One way to counteract this, according to O’Shea, is to strengthen tenants’ right to challenge unfair rent increases in tribunal courts.
“The Labour manifesto claimed very specifically that they were going to protect tenants’ right to challenge unfair rent increases,” he said. “If you challenge your rent in tribunal courts, at the moment, rents can go up as well as down, which means no one ever used it because they worried they might end up paying more than they were going to.”
Another way of capping record-high rents is through rent controls – but this idea has proven controversial.
Labour is taking some action in the Renters’ Rights Bill through a ban on ‘bidding wars’ – where tenants compete for a property by bidding above the asking price.
Polly Neate, chief executive of Shelter, said: “Seeing the back of section 21 evictions will be overwhelmingly welcome, but this cannot leave room for loopholes. Unscrupulous landlords must be left unable to find workarounds – such as ramping up the rent to ridiculous levels – so they can still force their tenants out.
“To make renting genuinely safer, secure, and more affordable, the bill must go further. It must limit in-tenancy rent increases so they’re in line with either inflation or wage growth. Renters must be protected from eviction for two years, and discriminatory practices that drive homelessness, like demands for huge sums of rent in advance, must be stamped out.”
The government is understood to be in favour of overhauling rental contracts to a rolling one-month basis – rather than fixed term – to stop landlords asking for more than three months’ rent in advance.
Long-term, Labour is hoping building 1.5 million homes, including prioritising social rent homes, while in power to reduce rents, and in effect, end the housing crisis.
Acorn’s Cullum suggests tenants are urgent for change now.
“We know that Labour are saying they want to build a lot of houses and they’re hoping that a lot of supply will mean that the prices go down. Maybe that’s true, maybe it’s not, but people are struggling now and we won’t see the fruits of that for the next five or 10 years. We need to be prices controlled now.”
Another change is the introduction of a decent homes standard to force landlords to tackle issues, such as damp and mould. It already exists in social housing but does not exist in the private-rented sector.

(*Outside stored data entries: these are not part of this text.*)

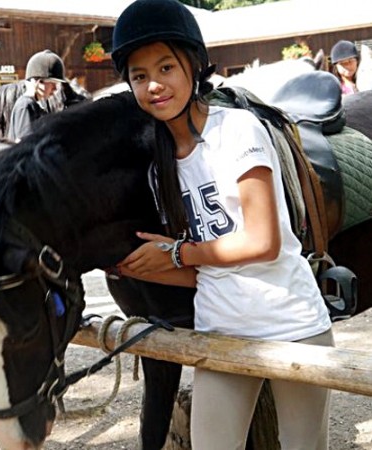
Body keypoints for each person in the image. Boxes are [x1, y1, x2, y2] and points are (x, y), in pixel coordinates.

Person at [111, 1, 334, 449]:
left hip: (291, 323)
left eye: (166, 67)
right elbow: (207, 268)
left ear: (193, 65)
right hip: (220, 332)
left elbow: (263, 241)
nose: (154, 84)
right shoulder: (160, 171)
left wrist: (172, 253)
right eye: (139, 75)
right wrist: (140, 266)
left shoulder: (238, 130)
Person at [8, 49, 67, 142]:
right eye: (52, 83)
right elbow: (24, 143)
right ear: (37, 82)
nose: (55, 89)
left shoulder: (38, 106)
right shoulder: (25, 106)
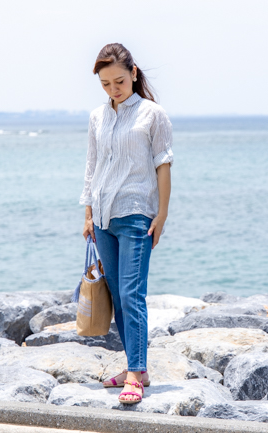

The change will also extend Awaab’s Law to the private rented sector. The bill was brought in by former housing secretary Michael Gove after two-year-old Awaab Ishak died from complications following mould exposure in Rochdale but currently only applies to social housing.
More council enforcement officers to deal with damp and mould issues will be needed, campaigners said.
“You can have the best rules in the world, but if you haven’t got the boots on the ground to enforce them, then they’re not really worth the paper they’re written on. We are hoping to invest in local councils so they’re actually able to police the sector properly,” Cullum added.
Chris Norris, policy and campaigns director of the National Residential Landlords Association (NRLA), said the reforms need to secure the confidence of both tenants and responsible landlords.
He claimed 82% of private sector tenants are satisfied with their accommodation, compared to 74% in the social rented sector.
“The reality is that the vast majority of tenants already have a good relationship with their landlord. This should be the norm for everyone in the sector.”
He argued the bill must not worsen an already chronic shortage of homes, with an average of 21 tenants competing for every available home to rent.
“All this would do is weaken tenants’ purchasing power, making it more difficult for them to hold rogue and criminal landlords to account as a result,” he added.